In shipping parlance, shore power refers to the power supply given to a boat, ship, or any maritime vessel when it’s docked at the port. India is pushing for a mechanism wherein ships can plug for power (electricity from the grid or generated through renewable sources) rather than operating on diesel gen-sets when at the berth.

This will not only save fuel but also significantly reduce vessel emissions within the port area. A rough estimate suggests that one container vessel has an hourly electricity demand of 4000 kWh. Compared to this, the average electricity consumed in a medium-sized Indian household is 3000–3600 kWh per year.


Shore power has been used extensively for vessels with moderate power requirements—typically less than 50 to 100 KW. For larger vessels with higher power requirements — 100 KW up to 10 to 15 MW — the grid capacity, among other things, must be upgraded.

“As per the Electricity Act 2003, commercial power transmission, distribution, and trading is not permitted by any entity other than DISCOMs. So, the Ministry of Ports, Shipping and Waterways (PSW) has to align with the Power Ministry to allow ports to engage in commercial power distribution,” a Ministry (PSW) official in the know said.

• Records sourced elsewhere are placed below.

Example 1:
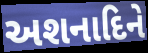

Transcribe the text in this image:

અશનાદિને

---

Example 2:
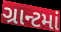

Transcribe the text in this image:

ગ્રાન્ટમાં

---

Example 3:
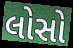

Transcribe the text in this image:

લોસો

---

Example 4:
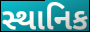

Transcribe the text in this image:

સ્થાનિક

The Directorate-General of Shipping (DGS), an autonomous institution under the Ministry of Ports, Shipping and Waterways, issued ‘Standard Operating Procedures: Shore Electric Power Supply to Ships in Indian Ports’ in May 2018. The guidelines were “applicable for ships with power demand up to 150 KW” (small and medium-sized ships). The plan is to make it mandatory in a phased manner across all ports and for all vessels calling at those ports.

A set of interim guidelines for the safe operation of Onshore Power Supply (OPS) in ports covering the ship-shore interface requirements was issued by DGS in April 2024.

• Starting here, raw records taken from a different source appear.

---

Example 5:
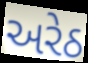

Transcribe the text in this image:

અરેઠ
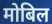
मोबिल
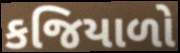
કજિયાળો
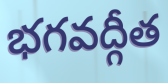
భగవద్గీత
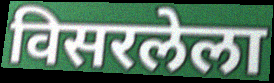
विसरलेला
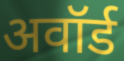
अवॉर्ड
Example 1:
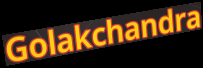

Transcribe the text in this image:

Golakchandra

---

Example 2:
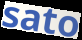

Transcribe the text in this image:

sato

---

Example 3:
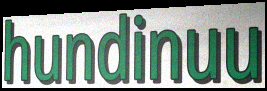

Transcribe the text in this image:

hundinuu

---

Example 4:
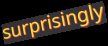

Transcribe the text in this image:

surprisingly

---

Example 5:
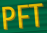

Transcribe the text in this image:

PFT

Similarly, detailed technical discussions are being suggested across stakeholders, including the Directorate-General of Shipping, the Indian Ports’ Association, the Power Finance Corporation, and others.

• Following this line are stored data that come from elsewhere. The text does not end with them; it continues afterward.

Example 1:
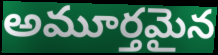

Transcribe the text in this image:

అమూర్తమైన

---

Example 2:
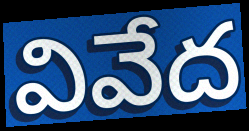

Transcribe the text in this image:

వివేద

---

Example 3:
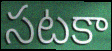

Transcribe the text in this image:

సటకా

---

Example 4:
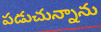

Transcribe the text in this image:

పడుచున్నాను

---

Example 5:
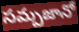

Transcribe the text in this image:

సమ్పజానో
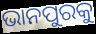
ଭାନପୁରକୁ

This collaborative effort aims to finalise the modalities for a scheme that the NBFC (in this case, PFC) can fund. This, incidentally, is a high-investment venture.

Plug-and-play into power sources would require the right fitments at the shore-end and ships. This would mean the need to issue detailed guidelines, allowing a transition window (to move towards a compulsory requirement regime).

Also proposed is the need for funding a pilot programme to be rolled out in select ports, and the model can then be replicated on a larger scale.

Initial ideation covers the concept where ports can assign a revenue-sharing contract to an external entity (third party), which will invest in the shore-to-ship facility and operate the same.

ABB India is establishing the first shore-to-ship power supply for Tuticorin port. This facility is available at two berths of the port, a testament to the project’s feasibility and potential for success. Under the Ministry’s ‘Harit Sagar – Green Port Guidelines,’ the first phase, which covers switching port crafts (pilot boat, tugs, and so on) to electrical power or green power, was initiated in 2023. Plans are afoot to introduce green fuel-enabled vessels for the Coast Guard, Navy, and other small coastal vessels in 2024.

In 2022, the Port of Rotterdam reached a 20 per cent utilisation of shore power and saw a 14 per cent reduction in port related CO2 emissions as compared to 2008.